The case against CEO as a moral compass

in #business7 years ago


Related to the recent Nordic Business Forum, this internationally recognized topic of "CEO as a moral compass" has just reached Finland. The original discussion took place some two months ago: http://money.cnn.com/2017/08/18/news/quests-profitable-moment-american-ceos/index.html.

Some visible social justice enthusiast CEOs are praised by the media for making strong statements about society. These statements are not merely professional insights about the economy, but very subjective feelings or other virtue signalling. One Finnish company claims that it will not sell its products to "bad people". The framing is absurd: functional corporations that focus on fulfilling the wishes of their owners and customers by efficient utilization of core competencies are just greed and suspicious, not taking responsibility of the society. If their CEOs are making some witty comments about Trump or even refusing to cooperate with people of wrong opinions, these companies can redeem a label as a moral and responsible entity in society. A couple of things are worth noting here. I am not either contrasting virtuous or morally conscious actions with ignorance. Nearly everything we do can be interpreted as "moral". It is apparently becoming a codeword for signalling and complying to fashionable virtues of certain interest groups.

Already for some months I have been collecting observations that support a notion of a "moral" or political CEO as the future form of corporate social responsibility. Companies may think that they are responsible and required to take a political or moral position in heated public discussions. For example, it could mean a policy of not hiring or having employees that are visibly against fashionable and "good" thoughts (like James Damore who got fired by Google). Effectively organizations end up being responsible for such, as they are accidentally establishing new standards via visible discussion and action. Combined with already existing broader stakeholder ideology and social media culture, politically active and biased crowd are in fact given more influence that used to belong to more essential elements of business: owners, customers and legislation. We already saw a futuristic example of this "responsibility" in the case of CNN blackmail: a media giant tried to blackmail a random person for making an edgy internet meme about Trump beating the CNN logo. How does that relate to any business logic or ethics?
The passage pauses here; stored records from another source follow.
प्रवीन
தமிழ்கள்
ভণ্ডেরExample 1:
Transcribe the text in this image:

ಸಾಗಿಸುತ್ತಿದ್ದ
On the other hand, "responsibility" or "moralization" of business can be interpreted as a transformation of certain product and business models. Connections of the "core competence", "product" and "moral responsibility" in business reveal the case. If aforementioned categories overlap significantly, it is not honest or "responsible" anymore to talk about them as separate concepts - especially in popular contexts. Is it relevant to talk about "morally responsible" business if the customers are in in the first place paying for virtue signalling and charity that the company is doing in its supply chains? Free market approach would suggest a complementary view. Even a conventional competitive functional organization can be "morally responsible" by obeying laws and allocating scarce resources in a way that makes them more valuable to society than their parts would be separately. This holds especially in functional cases where becoming politicized would have high alternative costs.

CEOs are not usually the brightest moral philosophers or even philosophers in general - and for a good reason. They may be creative and visionary, but mostly they get paid for having completely different competencies and skill sets than competing with sophisticated philosophical moral statements. Even those CEOs that are praised for their visibly moral stands are usually poor representations of real philosophy. This leaves us with a situation where politically or "morally" active CEOs are comparable to whatever political campaign leaders or popular motivational speakers that reach for the masses or easy segments by speaking easy words. They integrate their feelings and social insights into the service-product-combination. Thus, signalling and being part of a social movement become inevitable attributes of the product. Thus, in many cases "responsibility" is not a conceptually novel feature, but a rationally motivated profit-maximizing marketing niche.

Economically thinking, trying to bundle politics and moral statements with whatever manufacturing and service deliveries would be a terrible suggestion. Keynote speakers and even some practical business school teachers have already started to preach about it as a general fashion. For some specific products, this extended "responsibility" or particular political stance would sure add value. Remembering that everything we do is some way "moral", there are multiple ways to channel that. Constant participation in political and cultural clashes is probably tearing people apart than bringing different groups together nor increasing understanding.

Any ideological or distinguished fashionable moral stance is not a novel feature of business. It is just another attribute of the whole product-service-combination that a customer is either willing or reluctant to pay for. Economically thinking, some organizations may be as well "morally responsible" by rejecting participation in political fashions and virtue signalling.